Somewhere in my mind there is a seven year old boy sitting in a large rocking chair in a movie theater called a Bijou in downtown Clearwater Florida.
It's late summer, just before school. Having taken care of a big event in our family's lives - moving into a new home - the parents relent and take their three youthful boys to see this movie everyone's been gabbing about called Star Wars. The lads are familiar with some elements of science fiction - we've seen this thing called Star Trek on the teevee once or twice - but all we knew about the movie was from an ad campaign that showed spaceships blowing up and robots running around...
...It's archetypal, it's nostalgic, it's futuristic, it's action, it's space opera, it's primal emotional satisfaction. When Luke finishes that trench run and the Death Star blows up (oh shush I'm not spoiling a damn thing), the need among everyone in the audience to stand and cheer in victory is universal.
I'm remembering the good times again because today - May 25 - is the 40th anniversary when Star Wars officially came out. It actually got released to a handful of theaters because 20th Century Fox wasn't too sure it would do well and was just dumping it off into a summer season that tended to be quiet for the industry.
And then the whole thing blew up. Word of mouth spread. Kids, teens, and adults all flocked like mad to see a movie with incredible visual effects, impressive Wagnerian musical score by John Williams, and a faithful archetypal story. Millions went back for repeat viewings (home videotape was still years away from reaching the public, and waiting for movies to reach television took years). They released the movie to more theaters across the nation, where the demand overwhelmed the smaller places that hosted one or two (!) screens.
It rewired the entire film industry. Combined with a previous summer blockbuster Jaws, it convinced Hollywood that summertime was when blockbuster spectacles should be released. Special effects action movies dominated the production schedules. Movies were geared for kids and teens as much as possible. Multiplex theaters blossomed to match the demand (and supply as every studio raced to make their own Star Wars franchise hit).
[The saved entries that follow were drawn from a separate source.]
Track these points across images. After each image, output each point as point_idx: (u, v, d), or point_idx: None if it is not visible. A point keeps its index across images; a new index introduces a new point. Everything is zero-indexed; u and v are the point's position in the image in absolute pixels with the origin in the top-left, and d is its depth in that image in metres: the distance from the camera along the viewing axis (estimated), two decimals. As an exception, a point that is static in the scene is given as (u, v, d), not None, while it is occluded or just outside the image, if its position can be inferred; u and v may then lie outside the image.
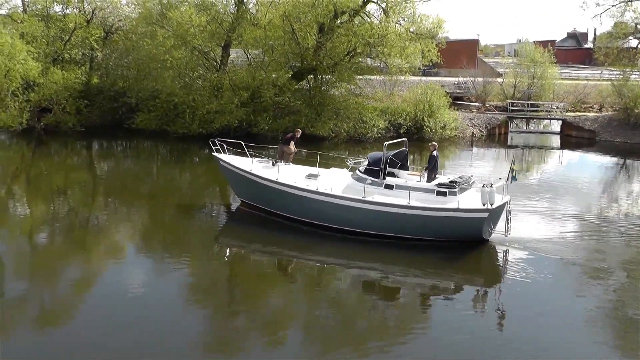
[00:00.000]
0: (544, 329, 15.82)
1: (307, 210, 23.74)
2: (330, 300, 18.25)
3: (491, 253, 22.17)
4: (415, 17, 46.22)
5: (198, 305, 17.56)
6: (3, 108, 43.84)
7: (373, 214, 22.38)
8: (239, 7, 46.69)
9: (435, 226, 21.93)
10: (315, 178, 23.85)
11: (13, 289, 18.26)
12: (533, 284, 18.96)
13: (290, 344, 15.53)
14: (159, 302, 17.21)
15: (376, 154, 23.74)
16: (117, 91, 49.08)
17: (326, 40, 44.63)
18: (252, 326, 16.38)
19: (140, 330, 15.54)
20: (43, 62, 46.22)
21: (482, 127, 51.72)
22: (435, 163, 23.47)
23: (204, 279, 19.75)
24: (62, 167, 37.99)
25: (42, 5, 50.40)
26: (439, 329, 16.12)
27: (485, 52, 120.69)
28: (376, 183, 22.86)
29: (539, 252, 21.59)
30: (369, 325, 16.50)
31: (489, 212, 21.44)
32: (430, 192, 22.21)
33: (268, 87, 44.36)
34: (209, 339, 15.73)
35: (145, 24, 47.45)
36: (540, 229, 24.53)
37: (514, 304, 17.71)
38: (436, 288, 19.15)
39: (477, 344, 15.29)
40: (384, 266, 20.68)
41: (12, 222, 25.76)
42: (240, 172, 25.55)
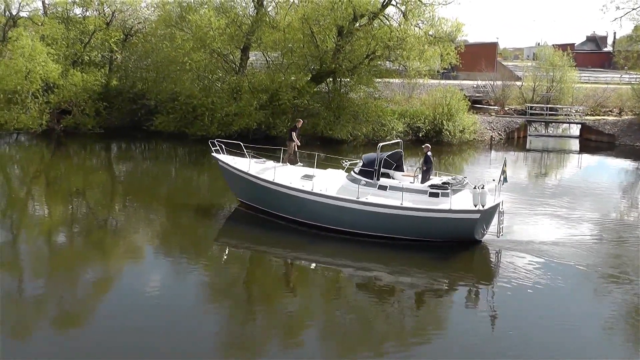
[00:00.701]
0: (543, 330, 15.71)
1: (302, 210, 24.03)
2: (345, 302, 18.23)
3: (484, 254, 22.30)
4: (434, 20, 45.89)
5: (215, 306, 17.63)
6: (23, 110, 44.14)
7: (366, 214, 22.63)
8: (258, 10, 46.70)
9: (428, 227, 22.17)
10: (311, 179, 24.18)
11: (32, 290, 18.36)
12: (540, 290, 18.69)
13: (307, 345, 15.50)
14: (177, 303, 17.21)
15: (371, 155, 23.90)
16: (136, 93, 49.35)
17: (345, 43, 44.52)
18: (270, 327, 16.41)
19: (158, 331, 15.54)
20: (63, 64, 46.48)
21: (500, 130, 51.38)
22: (429, 164, 23.74)
23: (221, 280, 19.80)
24: (81, 168, 38.16)
25: (63, 8, 50.76)
26: (454, 331, 16.15)
27: (504, 56, 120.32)
28: (370, 184, 23.10)
29: (536, 255, 21.48)
30: (386, 328, 16.48)
31: (481, 213, 21.67)
32: (423, 193, 22.48)
33: (287, 89, 44.29)
34: (227, 340, 15.76)
35: (165, 26, 47.55)
36: (548, 232, 24.47)
37: (518, 306, 17.63)
38: (442, 289, 19.36)
39: (491, 345, 15.37)
40: (396, 267, 20.66)
41: (31, 222, 25.91)
42: (238, 173, 25.88)
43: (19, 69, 43.43)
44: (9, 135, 45.31)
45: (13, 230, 24.91)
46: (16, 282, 18.95)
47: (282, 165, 26.27)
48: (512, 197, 30.76)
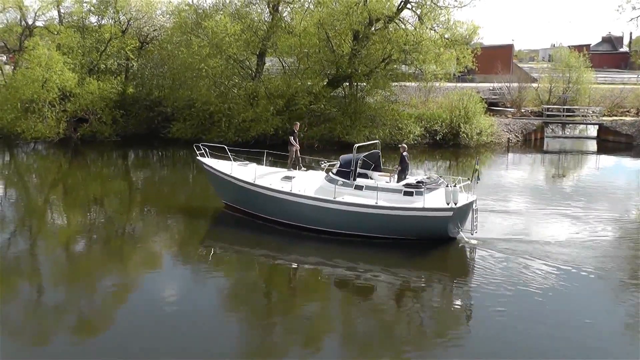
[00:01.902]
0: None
1: (281, 211, 24.48)
2: (360, 306, 18.10)
3: (460, 252, 22.54)
4: (450, 23, 45.75)
5: (234, 313, 17.61)
6: (40, 119, 44.37)
7: (342, 214, 23.05)
8: (273, 16, 46.69)
9: (402, 225, 22.53)
10: (290, 180, 24.69)
11: (51, 298, 18.44)
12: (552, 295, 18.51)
13: (327, 351, 15.51)
14: (196, 310, 17.15)
15: (348, 156, 24.18)
16: (152, 100, 49.43)
17: (361, 47, 44.44)
18: (289, 333, 16.37)
19: (177, 337, 15.45)
20: (79, 72, 46.70)
21: (517, 132, 51.06)
22: (405, 164, 24.06)
23: (239, 286, 19.78)
24: (98, 176, 38.24)
25: (78, 17, 50.97)
26: (474, 337, 15.89)
27: (519, 58, 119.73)
28: (347, 184, 23.47)
29: (538, 257, 21.36)
30: (407, 331, 16.44)
31: (453, 211, 21.96)
32: (398, 192, 22.88)
33: (303, 94, 44.26)
34: (248, 346, 15.67)
35: (180, 33, 47.66)
36: (560, 233, 24.36)
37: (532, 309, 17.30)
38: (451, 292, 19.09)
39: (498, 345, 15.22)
40: (392, 267, 20.80)
41: (50, 231, 26.02)
42: (221, 175, 26.43)
43: (36, 78, 43.64)
44: (26, 144, 45.53)
45: (32, 238, 25.02)
46: (36, 290, 19.01)
47: (266, 167, 27.00)
48: (528, 199, 30.70)
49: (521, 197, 31.38)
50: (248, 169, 26.34)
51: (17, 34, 52.30)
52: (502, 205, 29.01)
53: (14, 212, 29.06)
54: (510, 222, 26.09)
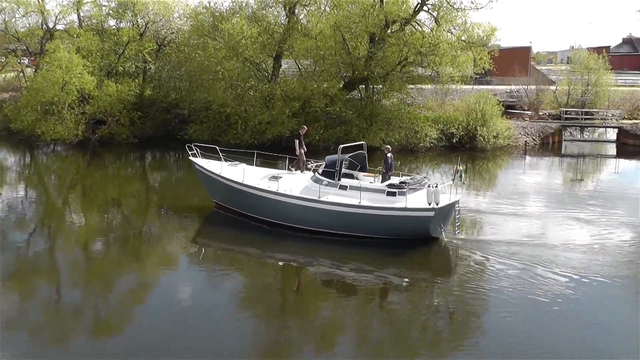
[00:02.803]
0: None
1: (267, 210, 25.00)
2: (374, 308, 18.21)
3: (443, 252, 22.93)
4: (467, 25, 45.58)
5: (249, 314, 17.68)
6: (60, 121, 44.78)
7: (327, 213, 23.47)
8: (290, 18, 46.87)
9: (385, 225, 22.89)
10: (277, 180, 25.12)
11: (70, 297, 18.68)
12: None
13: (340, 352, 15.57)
14: (212, 311, 17.30)
15: (333, 157, 24.69)
16: (169, 103, 49.80)
17: (377, 49, 44.42)
18: (303, 334, 16.51)
19: (193, 337, 15.58)
20: (98, 75, 47.20)
21: (535, 135, 50.84)
22: (389, 164, 24.50)
23: (254, 288, 19.89)
24: (116, 177, 38.60)
25: (97, 20, 51.55)
26: (488, 340, 15.91)
27: (537, 60, 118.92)
28: (332, 184, 23.91)
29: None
30: (420, 334, 16.53)
31: (435, 211, 22.25)
32: (381, 192, 23.28)
33: (319, 97, 44.33)
34: (261, 345, 15.86)
35: (197, 36, 47.97)
36: (578, 237, 24.33)
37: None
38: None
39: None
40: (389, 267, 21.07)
41: (68, 231, 26.33)
42: (210, 175, 27.04)
43: (56, 81, 44.16)
44: (46, 146, 46.03)
45: (51, 238, 25.37)
46: (54, 289, 19.27)
47: (256, 167, 27.52)
48: (544, 203, 30.59)
49: (537, 200, 31.27)
50: (237, 169, 26.83)
51: (38, 37, 52.94)
52: (516, 208, 29.12)
53: (34, 211, 29.50)
54: (523, 225, 26.10)
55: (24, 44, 53.90)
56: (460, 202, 28.67)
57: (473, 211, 28.47)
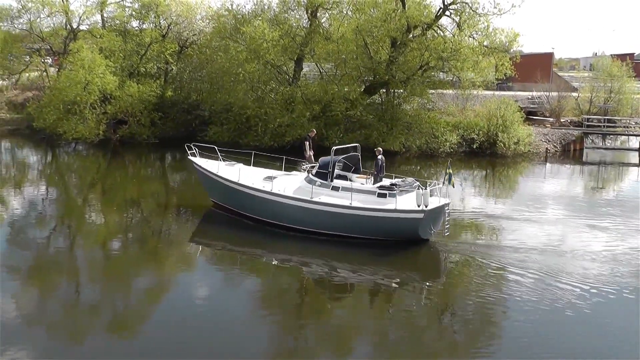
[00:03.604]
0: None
1: (261, 209, 25.45)
2: (395, 314, 18.06)
3: (432, 252, 23.31)
4: (489, 30, 45.35)
5: (266, 314, 17.72)
6: (81, 120, 45.10)
7: (318, 213, 23.81)
8: (311, 22, 46.92)
9: (376, 225, 23.19)
10: (272, 180, 25.51)
11: (88, 295, 18.82)
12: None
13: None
14: (229, 311, 17.42)
15: (326, 158, 24.96)
16: (190, 104, 50.08)
17: (399, 54, 44.35)
18: (320, 336, 16.51)
19: (208, 338, 15.65)
20: (120, 75, 47.47)
21: (556, 142, 50.43)
22: (380, 167, 25.01)
23: (270, 290, 19.92)
24: (136, 177, 38.79)
25: (121, 21, 51.97)
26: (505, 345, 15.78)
27: (560, 66, 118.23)
28: (325, 185, 24.28)
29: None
30: (438, 339, 16.36)
31: (424, 213, 22.57)
32: (372, 194, 23.62)
33: (340, 101, 44.31)
34: (278, 348, 15.82)
35: (219, 38, 48.18)
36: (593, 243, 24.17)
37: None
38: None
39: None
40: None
41: (87, 230, 26.56)
42: (208, 174, 27.59)
43: (79, 81, 44.50)
44: (67, 145, 46.42)
45: (71, 236, 25.54)
46: (73, 287, 19.39)
47: (252, 167, 28.00)
48: (563, 210, 30.34)
49: (556, 208, 31.00)
50: (234, 168, 27.32)
51: (62, 37, 53.51)
52: (534, 215, 28.99)
53: (55, 210, 29.71)
54: (541, 232, 25.95)
55: (48, 44, 54.46)
56: (479, 207, 28.63)
57: (491, 217, 28.50)
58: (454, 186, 24.21)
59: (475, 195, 35.06)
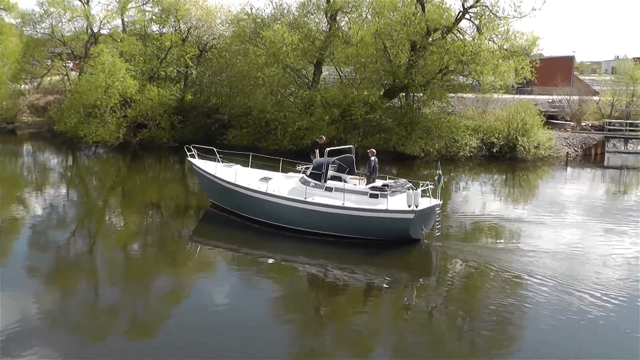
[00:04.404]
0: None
1: (257, 210, 25.94)
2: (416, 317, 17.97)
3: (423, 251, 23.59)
4: (509, 34, 45.09)
5: (285, 318, 17.67)
6: (102, 124, 45.42)
7: (312, 213, 24.19)
8: (331, 25, 46.99)
9: (367, 225, 23.50)
10: (267, 181, 26.04)
11: (107, 297, 18.86)
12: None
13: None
14: (248, 314, 17.33)
15: (321, 160, 25.48)
16: (210, 108, 50.31)
17: (418, 57, 44.20)
18: (339, 340, 16.37)
19: (226, 340, 15.70)
20: (140, 79, 47.82)
21: (577, 147, 50.00)
22: (373, 168, 25.25)
23: (289, 293, 19.84)
24: (155, 180, 39.00)
25: (141, 25, 52.33)
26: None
27: (581, 70, 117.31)
28: (318, 186, 24.68)
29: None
30: (458, 344, 16.18)
31: (415, 214, 22.88)
32: (364, 194, 23.95)
33: (359, 104, 44.29)
34: (297, 350, 15.85)
35: (239, 42, 48.39)
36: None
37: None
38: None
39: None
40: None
41: (107, 232, 26.70)
42: (206, 175, 28.19)
43: (99, 84, 44.87)
44: (88, 148, 46.75)
45: (91, 238, 25.66)
46: (93, 289, 19.47)
47: (250, 169, 28.45)
48: (583, 215, 30.10)
49: (576, 212, 30.71)
50: (231, 170, 27.77)
51: (83, 41, 54.06)
52: (554, 219, 28.79)
53: (75, 212, 29.92)
54: (559, 236, 25.80)
55: (69, 48, 55.05)
56: (500, 211, 28.43)
57: (509, 220, 28.47)
58: (443, 187, 24.52)
59: (495, 199, 34.93)
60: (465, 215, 30.24)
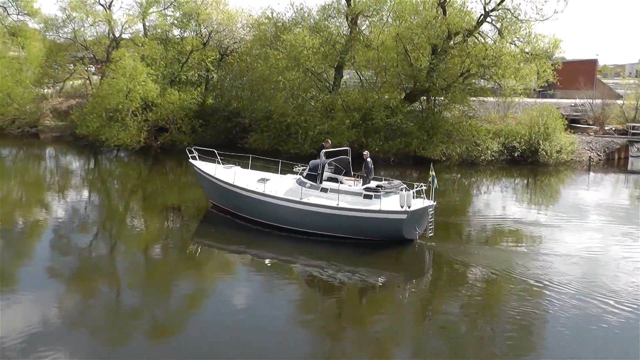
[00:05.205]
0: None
1: (254, 210, 26.51)
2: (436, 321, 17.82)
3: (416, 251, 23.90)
4: (531, 37, 44.78)
5: (305, 321, 17.68)
6: (123, 127, 45.70)
7: (307, 213, 24.66)
8: (352, 29, 46.94)
9: (361, 226, 23.94)
10: (265, 182, 26.67)
11: (129, 300, 18.97)
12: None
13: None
14: (268, 318, 17.32)
15: (316, 161, 25.88)
16: (231, 111, 50.42)
17: (439, 61, 44.05)
18: (359, 346, 16.32)
19: (249, 344, 15.65)
20: (161, 83, 48.06)
21: (600, 151, 49.53)
22: (370, 169, 25.61)
23: (310, 296, 19.85)
24: (176, 184, 39.09)
25: (162, 30, 52.58)
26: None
27: (604, 73, 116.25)
28: (314, 186, 25.20)
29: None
30: (476, 344, 16.00)
31: (407, 214, 23.27)
32: (359, 195, 24.39)
33: (380, 108, 44.20)
34: (317, 353, 15.84)
35: (259, 46, 48.49)
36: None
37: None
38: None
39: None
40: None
41: (129, 235, 26.85)
42: (206, 176, 28.89)
43: (120, 88, 45.18)
44: (109, 151, 47.04)
45: (112, 241, 25.78)
46: (114, 292, 19.50)
47: (249, 170, 29.08)
48: (604, 219, 29.79)
49: (598, 217, 30.38)
50: (230, 171, 28.41)
51: (105, 45, 54.37)
52: (574, 224, 28.66)
53: (97, 215, 30.05)
54: (579, 240, 25.64)
55: (91, 52, 55.44)
56: (519, 215, 28.22)
57: (528, 224, 28.37)
58: (437, 187, 24.66)
59: (515, 203, 34.68)
60: (486, 218, 30.31)
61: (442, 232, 25.40)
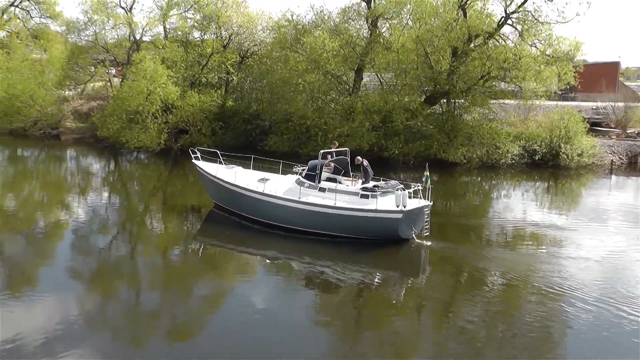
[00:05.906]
0: None
1: (253, 209, 26.99)
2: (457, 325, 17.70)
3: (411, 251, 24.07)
4: (552, 39, 44.45)
5: (324, 325, 17.63)
6: (143, 129, 45.93)
7: (305, 213, 25.08)
8: (372, 31, 46.83)
9: (358, 225, 24.26)
10: (264, 182, 27.15)
11: (148, 302, 19.06)
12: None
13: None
14: (286, 321, 17.29)
15: (315, 161, 26.23)
16: (251, 114, 50.45)
17: (460, 63, 43.85)
18: (378, 347, 16.22)
19: (264, 346, 15.67)
20: (181, 85, 48.25)
21: (622, 154, 49.03)
22: (365, 170, 25.88)
23: (329, 299, 19.77)
24: (196, 186, 39.00)
25: (182, 32, 52.77)
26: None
27: (626, 75, 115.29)
28: (312, 186, 25.57)
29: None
30: (496, 348, 15.86)
31: (403, 214, 23.53)
32: (355, 195, 24.73)
33: (400, 111, 44.03)
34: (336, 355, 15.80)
35: (280, 48, 48.47)
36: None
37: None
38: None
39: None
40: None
41: (148, 236, 27.02)
42: (208, 176, 29.48)
43: (141, 91, 45.43)
44: (130, 153, 47.32)
45: (132, 242, 25.95)
46: (134, 293, 19.60)
47: (250, 170, 29.72)
48: (625, 223, 29.48)
49: (619, 221, 30.06)
50: (231, 171, 28.94)
51: (125, 48, 54.70)
52: (595, 227, 28.41)
53: (117, 217, 30.23)
54: (598, 244, 25.42)
55: (112, 55, 55.86)
56: (538, 218, 28.05)
57: (547, 227, 28.27)
58: (431, 187, 24.95)
59: (535, 206, 34.52)
60: (506, 220, 30.37)
61: (461, 235, 25.34)
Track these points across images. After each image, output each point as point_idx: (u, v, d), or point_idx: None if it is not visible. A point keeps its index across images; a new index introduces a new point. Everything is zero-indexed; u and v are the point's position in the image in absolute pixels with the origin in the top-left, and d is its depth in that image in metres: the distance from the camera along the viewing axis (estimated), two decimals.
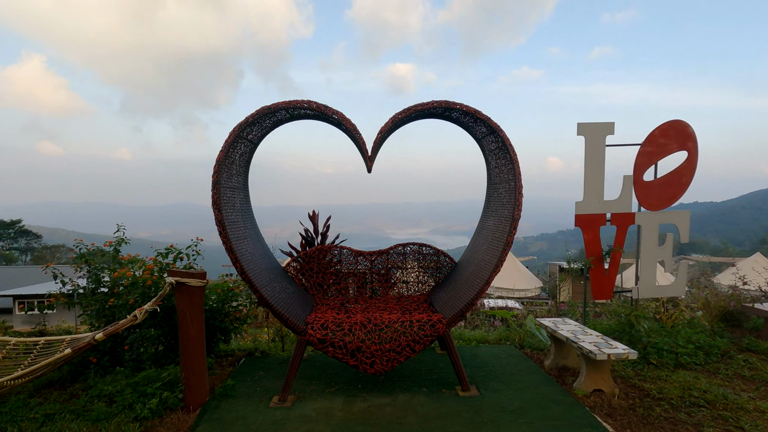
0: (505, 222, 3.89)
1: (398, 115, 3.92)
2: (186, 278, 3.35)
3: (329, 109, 3.81)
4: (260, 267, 3.89)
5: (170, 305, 3.94)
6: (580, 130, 4.95)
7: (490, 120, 3.90)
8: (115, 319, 4.09)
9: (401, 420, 3.24)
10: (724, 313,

That all didn't matter much to me at the time. It took awhile - the whole summer - to get to see it, but once my family had settled into our new home in Palm Harbor our parents were able to escort us to the theaters to watch it.
I didn't go completely geeky: my parents would indulge a little in the toys and the games, but they didn't buy every bit of merch that spawned around Lucas' empire. But I kept up with it, spread my interest to other SciFi and Fantasy 'Verses, and refreshed my geekery in the comics/graphic novel world as I grew into an adult.
I still hark back to my fanboy foundation, though, as evidenced by my prized lightsaber and showing up at local comic-cons dressed as a Jedi.
Man, forty years.
That Clearwater theater is long gone. Carrie Fisher and Kenny Baker too. But there's another Episode coming out this year, and with luck I'll live long enough to see Episode IX which promises to be the big finale.
The seven year old in me still geeks out.